__Document text__.
OMB Official Says Evidence Act Implementation Guidance May Come in Early 2021
Two Office of Management and Budget officials discussed the guidance at the first meeting of the Advisory Committee on Data for Evidence Building.
An official from the Office of Management and Budget couldn’t pin down a specific date for the release of implementation guidance required under the Foundations for Evidence-Based Policymaking Act at a meeting for a federal advisory board, but indicated the guidance will be released in the coming months.
OMB’s Shelly Wilkie Martinez briefed members during the first meeting of the Advisory Committee on Data for Evidence Building Friday on the agency’s efforts to implement the Evidence Act. When asked by a committee member when guidance for implementing the Evidence Act would be released, Martinez suggested early 2021.
A recent Government Accountability Office Audit found OMB is behind schedule on releasing some of the required implementation guidance for Title II of the Evidence Act in particular. That portion of the bill—the Open, Public, Electronic, and Necessary Government Data Act—took effect in July 2019. But GAO found OMB still hasn’t released implementation guidance or conducted required reports on agency performance. The first biennial report was due in January of this year.
Martinez said OMB is currently working on this guidance, known as Phase 2 implementation guidance. Martinez indicated at least three regulations and several guidance documents are in the works. She added OMB is also working on Phase 3 regulations, which deal with data access for statistical purposes.
“I am confident that they will all come out for public comment during the life of this committee, I would hope in the front end,” Martinez said. “We are at the moment kind of describing the three regulations as three distinct ones but that will probably go out kind of as a set in early [2021].”

__Extracted information__.
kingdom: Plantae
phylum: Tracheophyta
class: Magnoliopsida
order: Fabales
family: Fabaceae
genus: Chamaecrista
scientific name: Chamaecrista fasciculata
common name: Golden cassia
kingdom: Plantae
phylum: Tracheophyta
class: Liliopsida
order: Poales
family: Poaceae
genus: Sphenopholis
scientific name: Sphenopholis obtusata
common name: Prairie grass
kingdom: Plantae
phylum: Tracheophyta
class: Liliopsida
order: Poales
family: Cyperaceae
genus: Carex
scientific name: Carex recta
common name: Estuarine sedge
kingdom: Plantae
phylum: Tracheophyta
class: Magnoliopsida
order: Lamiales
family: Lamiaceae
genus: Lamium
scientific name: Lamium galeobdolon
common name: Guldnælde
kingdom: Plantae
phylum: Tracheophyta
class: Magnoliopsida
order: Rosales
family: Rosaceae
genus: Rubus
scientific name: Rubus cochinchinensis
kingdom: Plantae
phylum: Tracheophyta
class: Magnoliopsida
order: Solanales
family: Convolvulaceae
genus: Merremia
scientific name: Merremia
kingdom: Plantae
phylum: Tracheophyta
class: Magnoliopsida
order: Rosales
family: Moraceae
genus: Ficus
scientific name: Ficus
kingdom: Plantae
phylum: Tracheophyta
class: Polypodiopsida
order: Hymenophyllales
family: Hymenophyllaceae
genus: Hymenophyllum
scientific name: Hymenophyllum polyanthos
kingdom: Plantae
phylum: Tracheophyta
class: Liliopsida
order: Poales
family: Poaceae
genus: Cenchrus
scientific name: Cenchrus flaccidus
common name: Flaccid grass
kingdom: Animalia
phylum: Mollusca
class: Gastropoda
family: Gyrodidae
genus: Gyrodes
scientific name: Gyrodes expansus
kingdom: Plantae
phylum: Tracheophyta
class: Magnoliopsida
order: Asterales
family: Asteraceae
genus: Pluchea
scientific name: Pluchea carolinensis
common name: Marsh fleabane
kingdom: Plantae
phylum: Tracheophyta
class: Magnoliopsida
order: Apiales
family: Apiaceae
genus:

__Your instructions__.
Reproduce word for word the part of the article on Evidence Act guidance starting with "An official from" and going on through "suggested early 2021.".

__Your solution__.
An official from the Office of Management and Budget couldn’t pin down a specific date for the release of implementation guidance required under the Foundations for Evidence-Based Policymaking Act at a meeting for a federal advisory board, but indicated the guidance will be released in the coming months.
OMB’s Shelly Wilkie Martinez briefed members during the first meeting of the Advisory Committee on Data for Evidence Building Friday on the agency’s efforts to implement the Evidence Act. When asked by a committee member when guidance for implementing the Evidence Act would be released, Martinez suggested early 2021.